I also change devices often, kind of like choosing the right footwear for the event. I've got a general purpose "daily driver" mostly dumb phone, but I also swap my SIM to a few other devices depending on need. e.g. occasionally, I'll need my actual smartphone and move my SIM into that for the day or I'm going backpacking and move my SIM into my rugged smartphone which is otherwise a beast to carry but nice in the wilderness, etc.
Plus, I've had phones just up and die. With my cell as my only phone (and sometimes only internet connection), it's a little difficult to reach the carrier to move service to my backup device. Much easier to just pull my SIM and move it.
If I were doing all this with eSIMs, I'd probably be setting off all kinds of false alarm bells swapping around so much; all false alarms that, to date, haven't been an issue with a physical SIM. That's not even getting into the artificial restrictions that will eventually come. Wouldn't put it past some shitty carriers (cough Verizon cough) to limit the number of times you can swap in a month and/or to charge a BS "activation" fee for it.
Any time people start cheering for eSIMs I think back to the days when Verizon was CDMA and you had to go to a store to have them move your account to a new phone.
Same here. I like the idea of eSIMs, but there's too much ambiguity around it right now.
The technology as it is used today isn’t ready. It’s half-baked, and many of its features aren’t fully or properly deployed. I think we’ll get there eventually, but carriers are known for stifling technology for decades being on the wrong side of history. Who thought it was a smart idea to give carriers more control?
Look at RCS, and look at how Apple more or less has to force carriers to comply to get updates to users in a reasonable timeframe.

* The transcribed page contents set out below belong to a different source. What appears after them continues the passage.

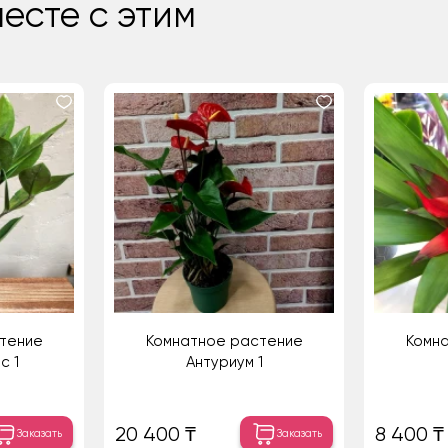
есте с этим
тение
Комнатное растение
Комн
с 1
Антуриум 1
20 400 ₸
8 400 ₸
Заказать
Заказать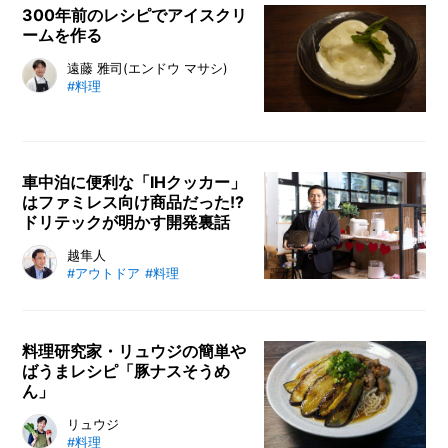
いてアレコレ聞いてきました。アレ
300年前のレシピでアイスクリ
ームを作る
ンジ次第で無限大のアイデア広が
る、生蒟蒻畑レシピをお楽しみくだ
アイスクリームの歴史を追体験！
遠藤 雅司(エンドウ マサシ)
さい。
#料理
1733年（約300年前）のアイスク
リームのレシピをもとに、歴史料理
研究家の遠藤 雅司さんが忠実に再
現。冷凍庫を使わない昔のアイス
車中泊に便利な「IHクッカー」
は、どんな材料を用意して作られた
はファミレス向け商品だった!?
のでしょうか。必見です。
ドリテックが明かす開発裏話
車中泊に便利だとSNSで話題の「コ
越隼人
#アウトドア
#料理
ンパクト IHクッカー」。持ち運び
のしやすい大きさと電源を選ばない
3段階の出力はまるで車中泊のため
に生まれたかのよう。だが、企画・
料理研究家・リュウジの簡単や
ばうまレシピ「豚ナスそうめ
開発のドリテックによれば、元はフ
ん」
ァミレス用のコンロとして開発した
商品だという。ニッチなこだわりを
料理研究家・リュウジさんのレシピ
リュウジ
追求したからこその思わぬヒットに
#料理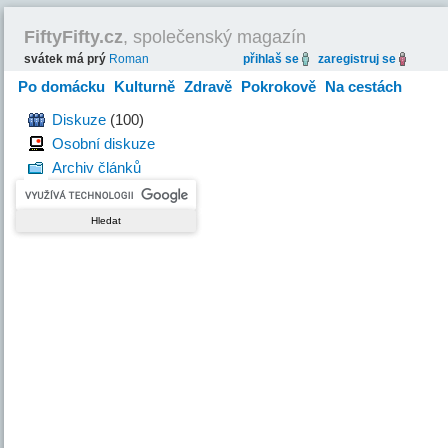
FiftyFifty.cz
, společenský magazín
svátek má prý
Roman
přihlaš se
zaregistruj se
Po domácku
Kulturně
Zdravě
Pokrokově
Na cestách
Hravě
Diskuze
(100)
Osobní diskuze
Archiv článků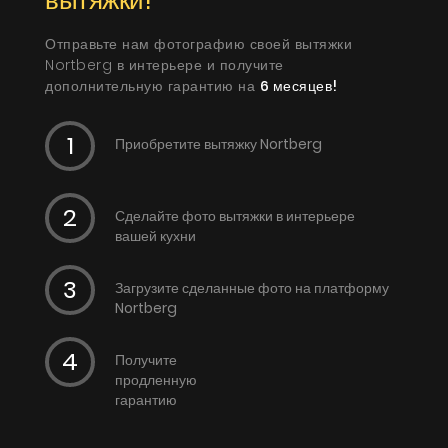
Добавлено пользователем: Николай
Отправьте нам фотографию своей вытяжки
Nortberg в интерьере и получите
дополнительную гарантию на
6 месяцев!
2019.01.04
Ну работает стандартна как любая вытяжка.
Приобретите вытяжку Nortberg
Заявленным характеристикам отвечает, на
объединенной кухне с гостиной быстро управляется.
Нержавейка на вид достаточной толщины, не хлипкая.
Сделайте фото вытяжки в интерьере
Сами телескопы выдвигаются плавно.
вашей кухни
Добавлено пользователем: Петр
Загрузите сделанные фото на платформу
Nortberg
Получите
продленную
гарантию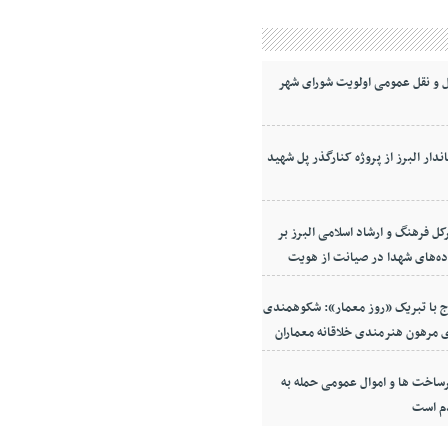
 و نقل عمومی اولویت شورای شهر
ندار البرز از پروژه کنارگذر پل شهید
کل فرهنگ و ارشاد اسلامی البرز بر
ده‌های شهدا در صیانت از هویت
معه
ج با تبریک «روز معمار»: شکوهمندی
 مرهون هنرمندی خلاقانه معماران
ساخت ها و اموال عمومی حمله به
م است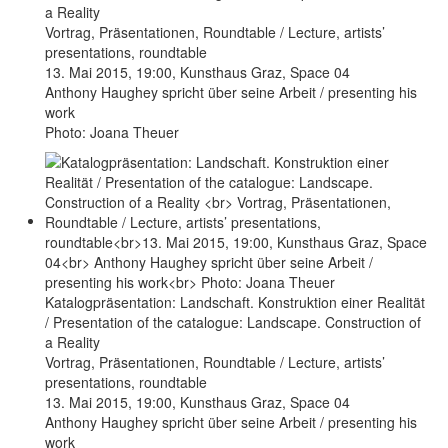
a Reality
Vortrag, Präsentationen, Roundtable / Lecture, artists’
presentations, roundtable
13. Mai 2015, 19:00, Kunsthaus Graz, Space 04
Anthony Haughey spricht über seine Arbeit / presenting his
work
Photo: Joana Theuer
Katalogpräsentation: Landschaft. Konstruktion einer Realität
/ Presentation of the catalogue: Landscape. Construction of
a Reality
Vortrag, Präsentationen, Roundtable / Lecture, artists’
presentations, roundtable
13. Mai 2015, 19:00, Kunsthaus Graz, Space 04
Anthony Haughey spricht über seine Arbeit / presenting his
work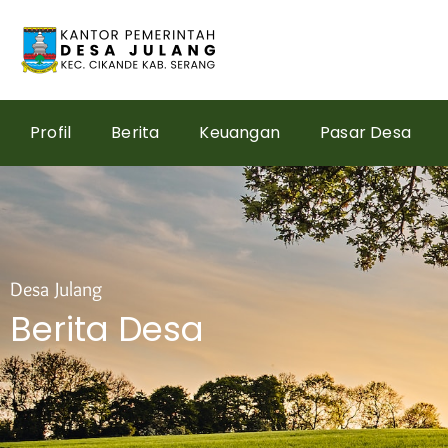
Skip
to
content
Profil
Berita
Keuangan
Pasar Desa
Desa Julang
Berita Desa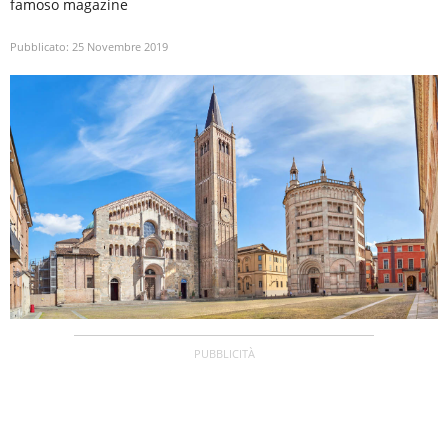
famoso magazine
Pubblicato:
25 Novembre 2019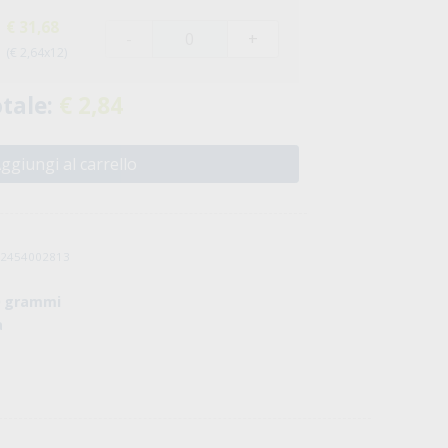
€ 31,68
-
+
(€ 2,64x12)
tale:
€ 2,84
ggiungi al carrello
032454002813
0 grammi
a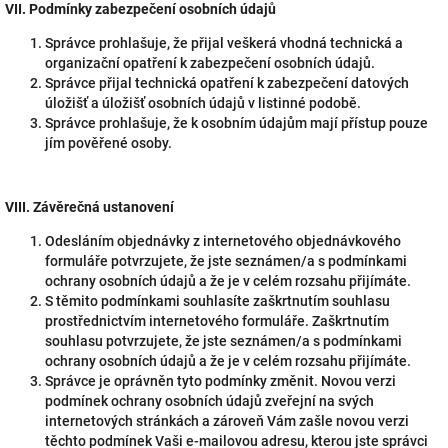
VII.
Podmínky zabezpečení osobních údajů
Správce prohlašuje, že přijal veškerá vhodná technická a
organizační opatření k zabezpečení osobních údajů.
Správce přijal technická opatření k zabezpečení datových
úložišť a úložišť osobních údajů v listinné podobě.
Správce prohlašuje, že k osobním údajům mají přístup pouze
jím pověřené osoby.
VIII.
Závěrečná ustanovení
Odesláním objednávky z internetového objednávkového
formuláře potvrzujete, že jste seznámen/a s podmínkami
ochrany osobních údajů a že je v celém rozsahu přijímáte.
S těmito podmínkami souhlasíte zaškrtnutím souhlasu
prostřednictvím internetového formuláře. Zaškrtnutím
souhlasu potvrzujete, že jste seznámen/a s podmínkami
ochrany osobních údajů a že je v celém rozsahu přijímáte.
Správce je oprávněn tyto podmínky změnit. Novou verzi
podmínek ochrany osobních údajů zveřejní na svých
internetových stránkách a zároveň Vám zašle novou verzi
těchto podmínek Vaši e-mailovou adresu, kterou jste správci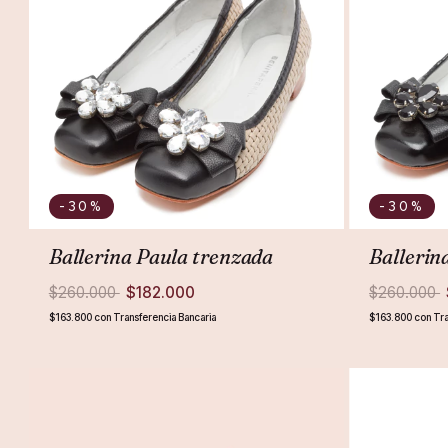
-30
%
-30
%
Ballerina Paula trenzada
Ballerin
$260.000
$182.000
$260.000
$163.800
con
Transferencia Bancaria
$163.800
con
Tra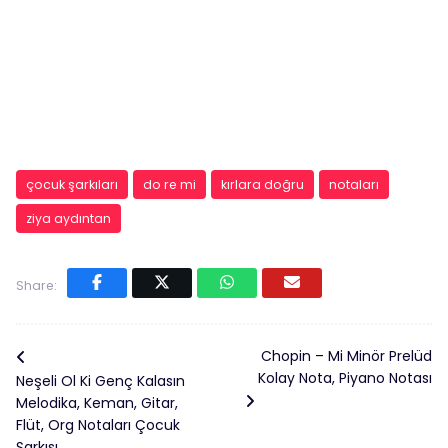
çocuk şarkıları
do re mi
kırlara doğru
notaları
ziya aydıntan
Share:
Chopin – Mi Minör Prelüd
Kolay Nota, Piyano Notası
Neşeli Ol Ki Genç Kalasın
Melodika, Keman, Gitar,
Flüt, Org Notaları Çocuk
Şarkısı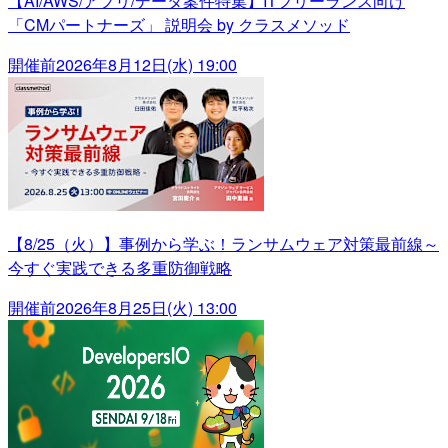
【AI/AWS/アプリ/データ案件特集】ITフリーランス向け
「CMパートナーズ」 説明会 by クラスメソッド
開催前
2026年8月12日(水) 19:00
【8/25（火）】事例から学ぶ！ランサムウェア対策最前線～
今すぐ実践できる多重防御戦略
開催前
2026年8月25日(火) 13:00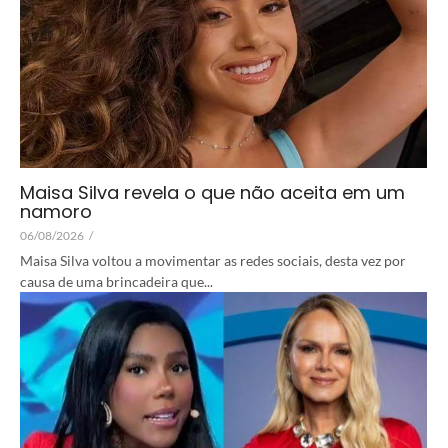
Maisa Silva revela o que não aceita em um
namoro
06/08/2026
/
Maisa Silva voltou a movimentar as redes sociais, desta vez por
causa de uma brincadeira que...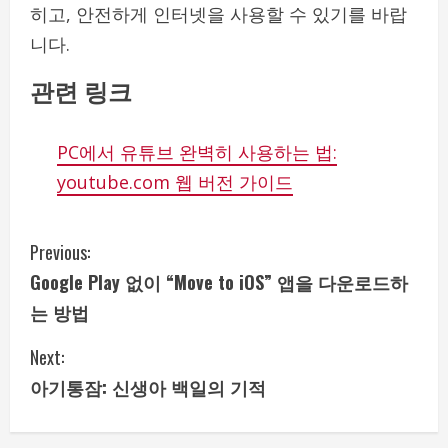
히고, 안전하게 인터넷을 사용할 수 있기를 바랍
니다.
관련 링크
PC에서 유튜브 완벽히 사용하는 법:
youtube.com 웹 버전 가이드
C
Previous:
Google Play 없이 “Move to iOS” 앱을 다운로드하
o
는 방법
n
Next:
t
아기통잠: 신생아 백일의 기적
i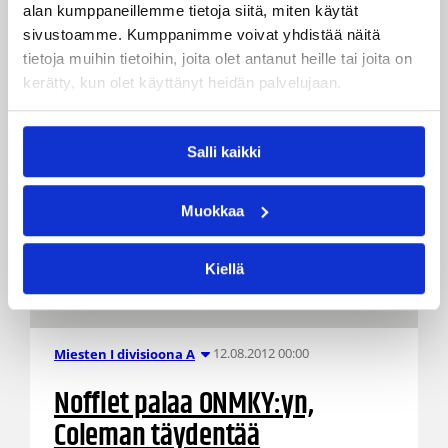
alan kumppaneillemme tietoja siitä, miten käytät
sivustoamme. Kumppanimme voivat yhdistää näitä
tietoja muihin tietoihin, joita olet antanut heille tai joita on
kerätty, kun olet käyttänyt heidän palvelujaan.
Salli kaikki
Muokkaa
Kiellä
12.08.2012 00:00
Miesten I divisioona A
Nofflet palaa ONMKY:yn,
Coleman täydentää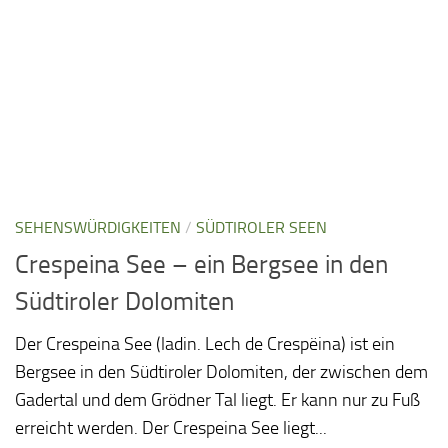
SEHENSWÜRDIGKEITEN
/
SÜDTIROLER SEEN
Crespeina See – ein Bergsee in den
Südtiroler Dolomiten
Der Crespeina See (ladin. Lech de Crespëina) ist ein
Bergsee in den Südtiroler Dolomiten, der zwischen dem
Gadertal und dem Grödner Tal liegt. Er kann nur zu Fuß
erreicht werden. Der Crespeina See liegt...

Smartphone vendors need to strong arm carriers into compliance. They’re happy to do nothing and collect rents in perpetuity.
Look at RCS
I'd rather not lol. Google basically forces you to use your phone in a Google-approved configuration or RCS silently fails. So if you're rooted, no RCS for you. You can spoof SafetyNet attestation all you want, but they constantly blacklist fingerprints (even legit ones) and RCS stops working (but still says "connected"). After 3 months of fighting it, missing messages, or having to wait 90+ seconds for outgoing messages to fallback to SMS, I just disabled RCS and went back to SMS/MMS. Since that was the last Google service I was trying to use, I just disabled Play Services and completed the de-googling of my devices.
If RCS is to ever succeed, , it needs to be a carrier service and not a Google service. As it is now, it is impossible to use RCS on Android without Google Play Services (e.g. De-Googled device). That's absolutely unacceptable.
It's not companies role to solve our problems. It's government 's. We need an open standard that gives **Us ** the power to add, remove or transfer SIMs.as we want and can with physical ones
Inb4 they create some proprietary garbage standard that only them will have access to, leaving small vendors to die.